Ever since I was in school, from my first day of pre-kindergarten to my last day of my senior year of high school I have been known as the short girl. I bet people who I went to school with mainly associated me as the short girl which at the time was quite annoying and I perceived as disrespectful. Out of all of what my personality and my qualities offer and the one thing that people would leave with is is the fact that I was short. Great, even I could of looked in the mirror and realize that about myself. I have lost count to the many times I came complaining to my parents about my size and how because of my size people did not take me seriously. I even thought that because I was short that the guys I was interested in would overlook me. You see, when you are short for the most part people will think that you are weak or that you may need extra help when you are out in public. People automatically assume that being short, that taller people may have the upper hand. Which is how I thought about my size and I kind of just accepted my defeat there. My genes have made me this way and there was no way I was able to change my body.

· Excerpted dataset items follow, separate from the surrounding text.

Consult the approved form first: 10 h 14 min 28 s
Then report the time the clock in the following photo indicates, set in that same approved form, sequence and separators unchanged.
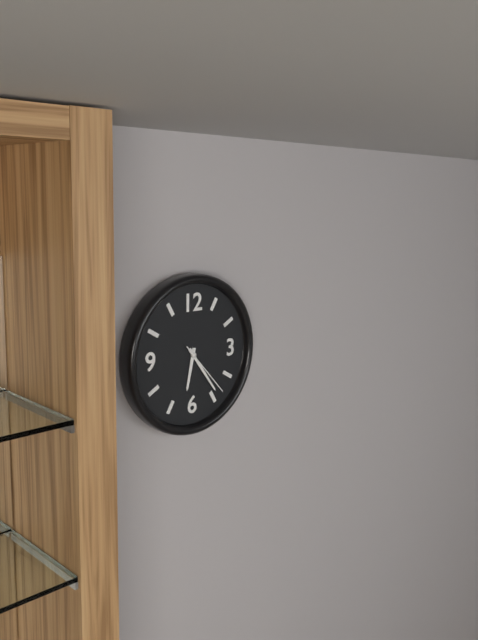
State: 6 h 24 min 23 s
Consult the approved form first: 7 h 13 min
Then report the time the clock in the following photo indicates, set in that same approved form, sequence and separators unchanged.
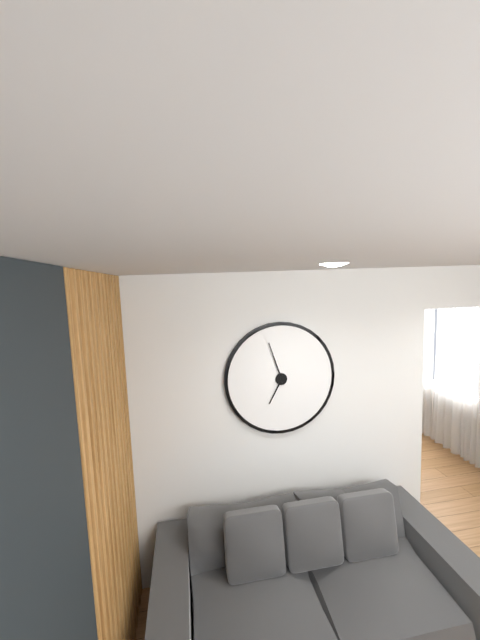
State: 6 h 57 min
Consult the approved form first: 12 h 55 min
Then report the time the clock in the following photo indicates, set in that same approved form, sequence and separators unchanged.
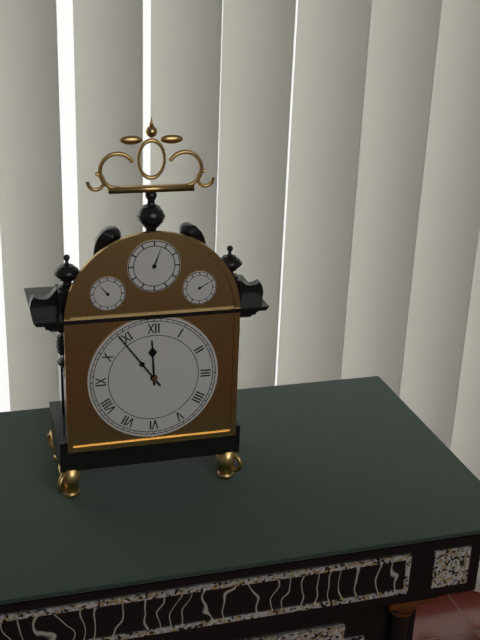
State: 11 h 54 min
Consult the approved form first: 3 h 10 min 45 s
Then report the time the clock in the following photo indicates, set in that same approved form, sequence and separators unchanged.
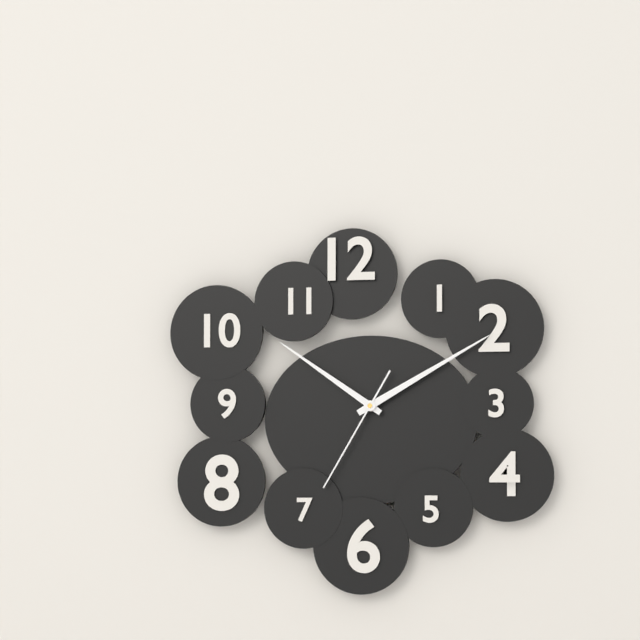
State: 10 h 10 min 35 s
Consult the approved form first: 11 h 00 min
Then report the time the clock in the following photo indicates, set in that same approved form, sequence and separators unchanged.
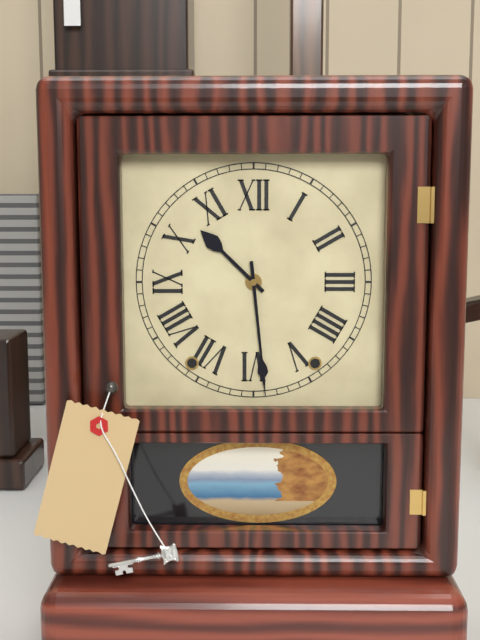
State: 10 h 29 min
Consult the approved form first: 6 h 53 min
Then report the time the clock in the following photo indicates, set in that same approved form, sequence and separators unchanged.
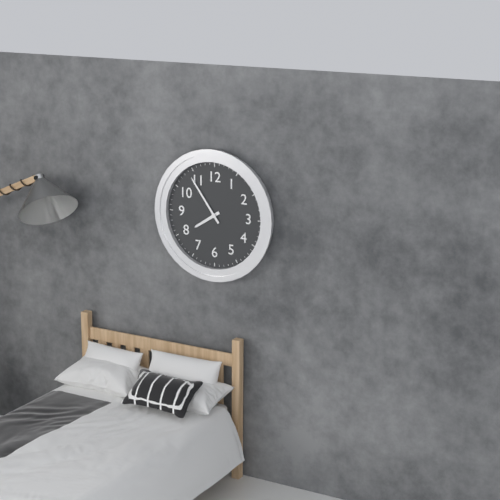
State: 7 h 54 min
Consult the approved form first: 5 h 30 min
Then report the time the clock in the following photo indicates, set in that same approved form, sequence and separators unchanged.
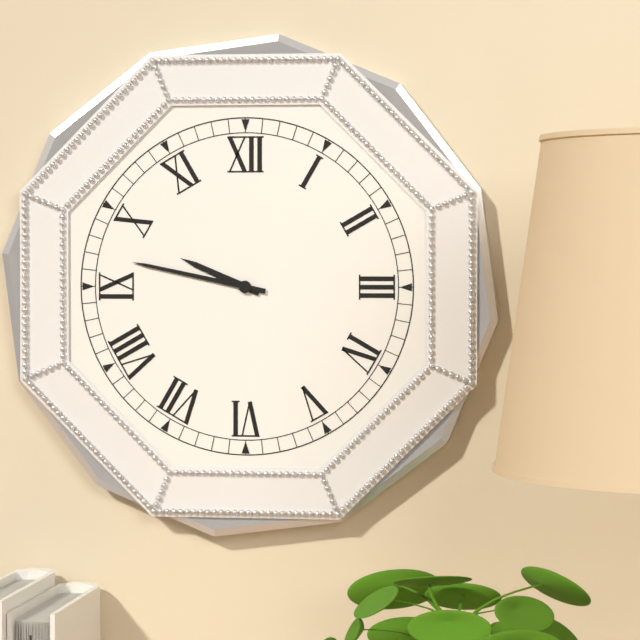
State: 9 h 47 min
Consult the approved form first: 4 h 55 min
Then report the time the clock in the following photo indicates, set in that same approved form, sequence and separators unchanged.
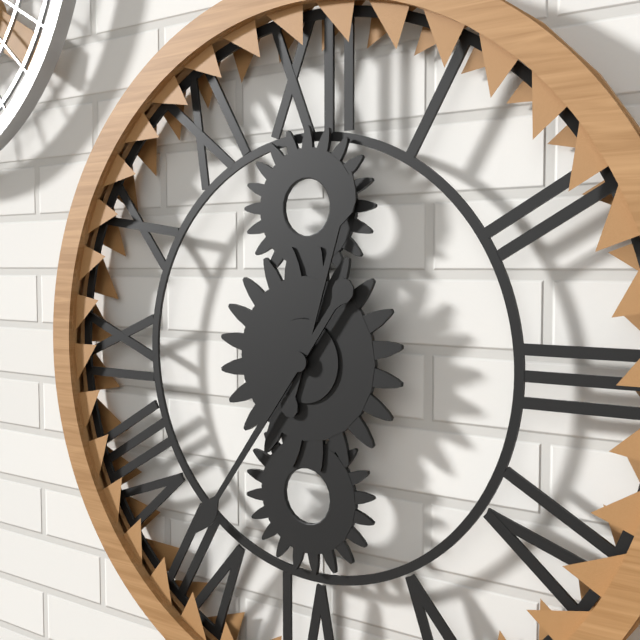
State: 12 h 36 min
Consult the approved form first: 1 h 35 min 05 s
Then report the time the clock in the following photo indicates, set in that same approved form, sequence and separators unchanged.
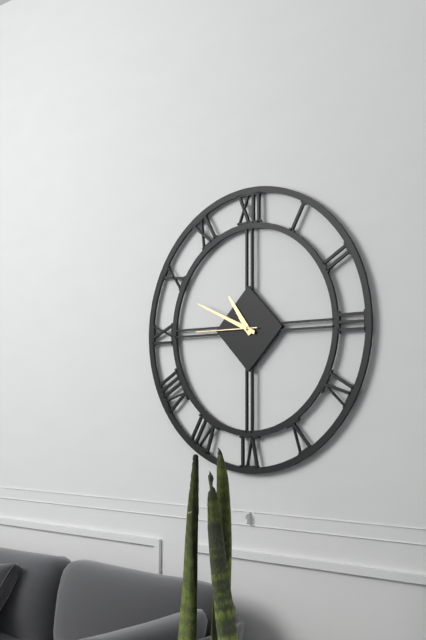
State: 10 h 49 min 45 s
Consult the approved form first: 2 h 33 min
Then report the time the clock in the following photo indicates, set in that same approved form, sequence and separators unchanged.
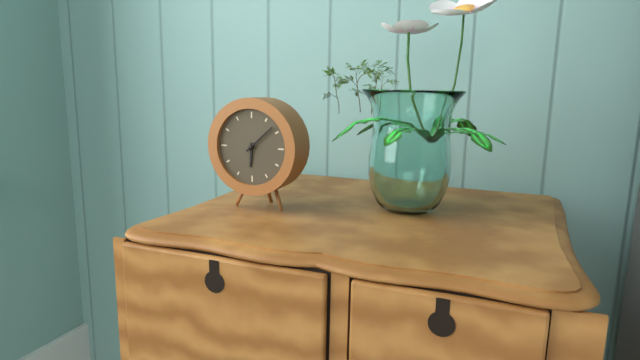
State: 6 h 08 min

To be fair, I think I was the biggest bully to myself because before anyone had the opportunity to mention anything about my size I was already putting myself down for it. I had this mentality that if I could beat someone to the teasing then I would not have fallen so hard if someone were to come and actually make comments. I had grown such a thick layer which sometimes growing a thick layer is good but mine was so thick to the point that I started to dislike myself. The what if's came in frequent waves. "What if I was taller..." "What if people saw me for who I am, like actually saw me, rather than seeing my size and automatically judging my talents..." "What if..." I had begun to fall in love with an idea of myself and was drifting away from my actual self.

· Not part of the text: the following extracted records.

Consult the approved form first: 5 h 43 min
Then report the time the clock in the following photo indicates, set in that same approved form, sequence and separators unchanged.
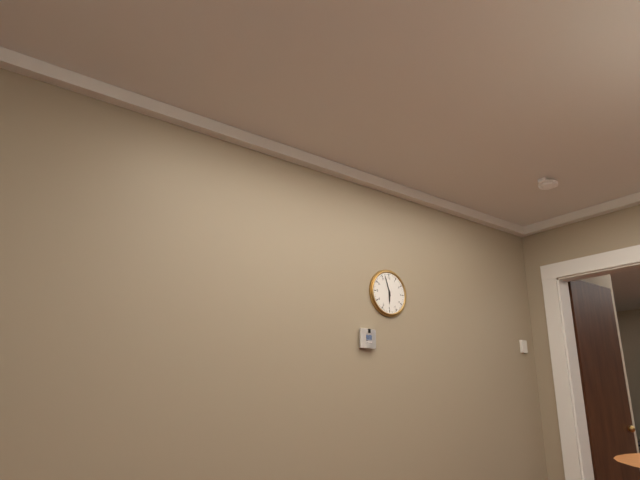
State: 5 h 57 min
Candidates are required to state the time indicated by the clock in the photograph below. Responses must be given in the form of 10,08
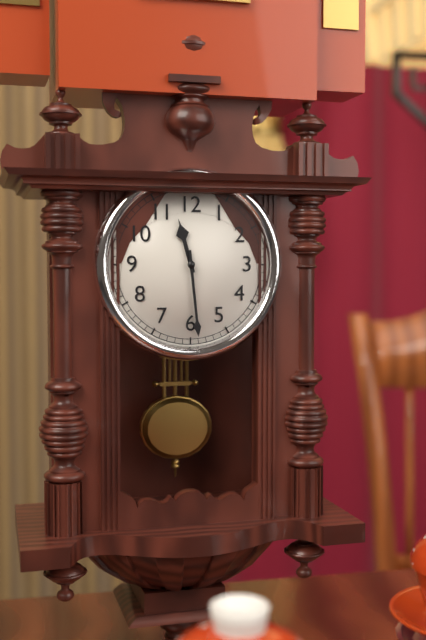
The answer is 11,29
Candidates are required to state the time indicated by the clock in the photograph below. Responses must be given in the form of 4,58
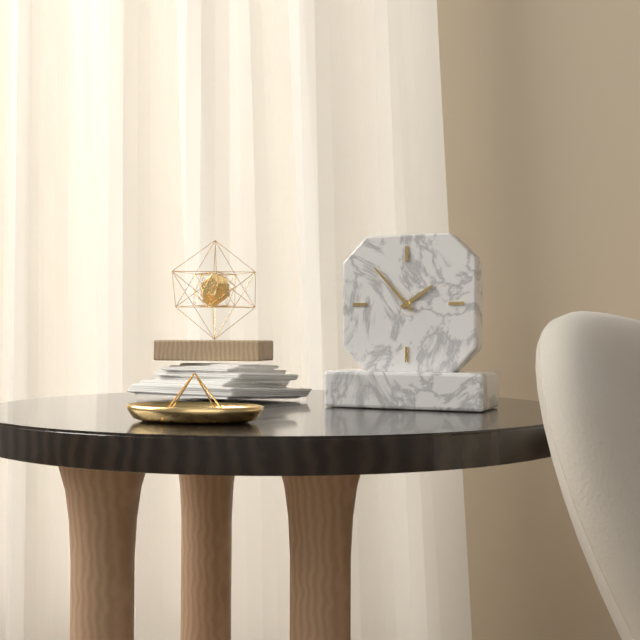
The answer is 1,53
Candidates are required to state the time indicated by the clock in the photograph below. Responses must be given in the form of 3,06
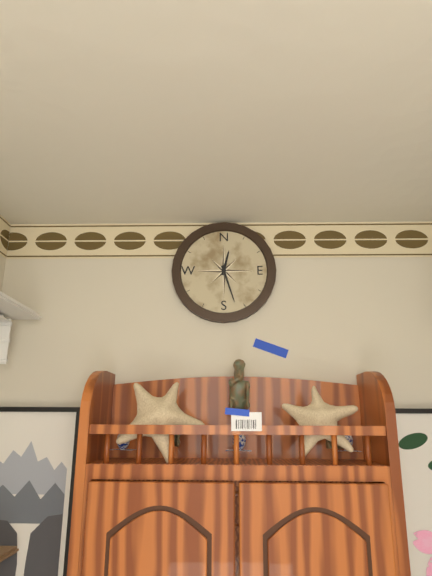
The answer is 12,27
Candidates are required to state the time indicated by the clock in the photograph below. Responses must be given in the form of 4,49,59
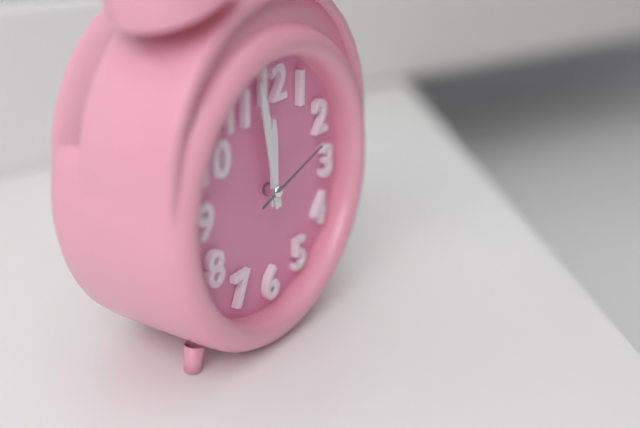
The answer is 11,58,12
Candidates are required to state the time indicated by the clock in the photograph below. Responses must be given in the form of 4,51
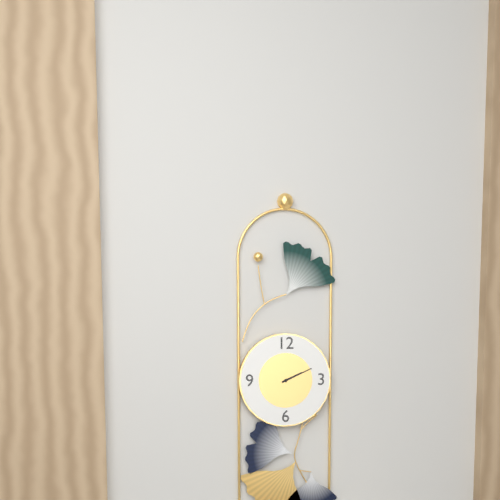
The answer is 2,11
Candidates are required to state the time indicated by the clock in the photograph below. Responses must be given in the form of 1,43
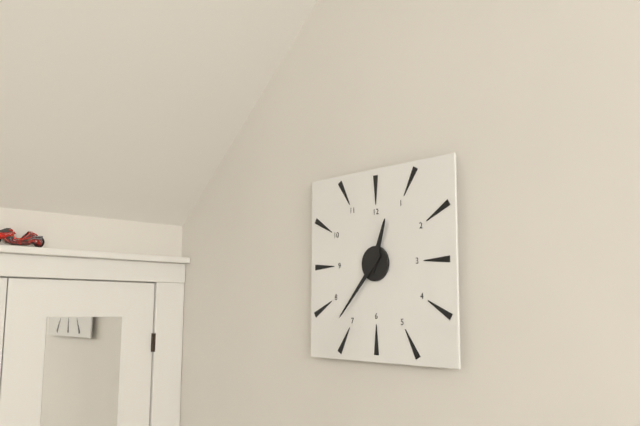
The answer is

Until I had reached college, things have changed. I started to look at myself from a different angle. I had come to meet with my flaw as being short because I had come to realize that being short is part of my personality. I started to view my shortness as a unique quality of mine because even though most of the people that go to my university are pretty tall, you find yourself standing out without even trying. People usually care less about how you look like, they may still stare, but for the most part at least I did not care at that point. I began to love myself again and for the healthy body that I have been too busy overlooking. In fact that is how I met one of my good friends from college. We used to live on the same floor and she was that type of person to greet everyone in the hall until one day she came over to my room. We got acquainted and we both spoke freely about where we came from. Sometimes my friend had some pretty unfiltered thoughts and she would occasionally mention how my short figure was what made her want to be my friend and first but then when she got to know me she was grateful to have gotten to know me. So I have come to realize that being short has their privileges. You are able to sit in the middle of the suspended chairs with your friends, you are able to sit at the outer seat of rides, since I am short I needed to ride with a companion most times so I did not have to ride on my own, you are able to get child discounts if you play your cards right, you get to still shop in the girls section at department stores for a cheaper price than the actual woman's wear, and so much more which before I had thought was embarrassing.

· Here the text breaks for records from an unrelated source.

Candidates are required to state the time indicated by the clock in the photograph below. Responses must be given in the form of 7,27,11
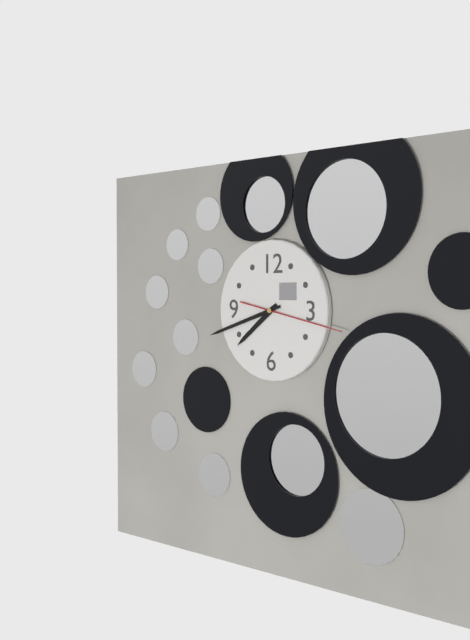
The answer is 7,42,17
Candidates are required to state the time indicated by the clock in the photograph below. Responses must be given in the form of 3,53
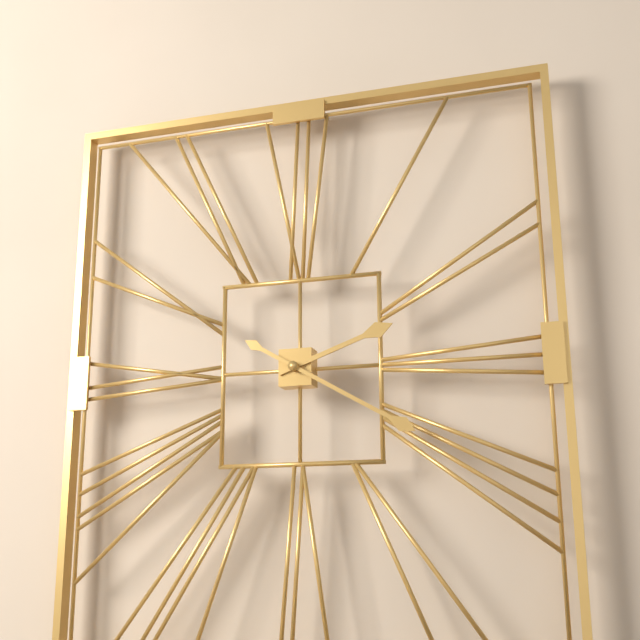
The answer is 2,20
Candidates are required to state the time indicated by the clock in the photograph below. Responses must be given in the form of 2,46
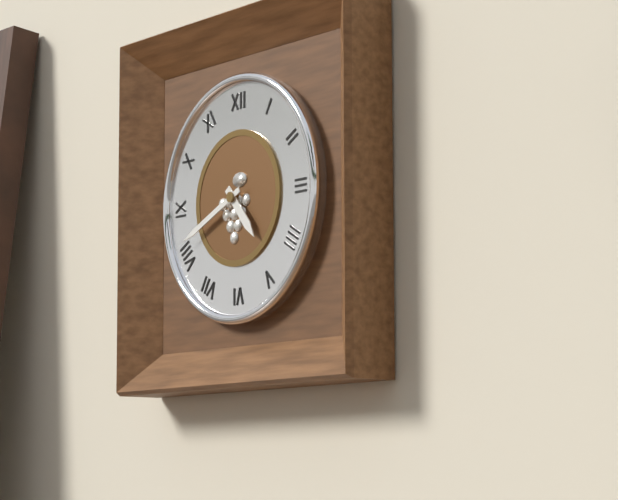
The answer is 4,41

What I needed was a change of mindset and maturity to settle with the fact that I am going to be short for the rest of my life and that if I am ever going to be happy then I must accept myself for who I am. I cannot change my body but I can change the way I perceive my body. I totally believe that our Creator has made each and everyone of us into the perfect image that they had imagined us to be. At the time I did not understand why I was made this way but now looking at myself in the mirror I see my petite figure and what comes to my mind is strength. I can totally do what tall people can do and there is nothing wrong to ask for help if I cannot reach. To not be able to reach should be the least of my worries, if I am able to climb my way up then I will. Being a short girl is not that easy but as a short girl you learn to work yourself around the unreachable and you find yourself proving not just others wrong with your capabilities but you start to prove yourself wrong too. Being short is no longer my crutch but it is my step. I am petite and I am proud.
How do you perceive your body?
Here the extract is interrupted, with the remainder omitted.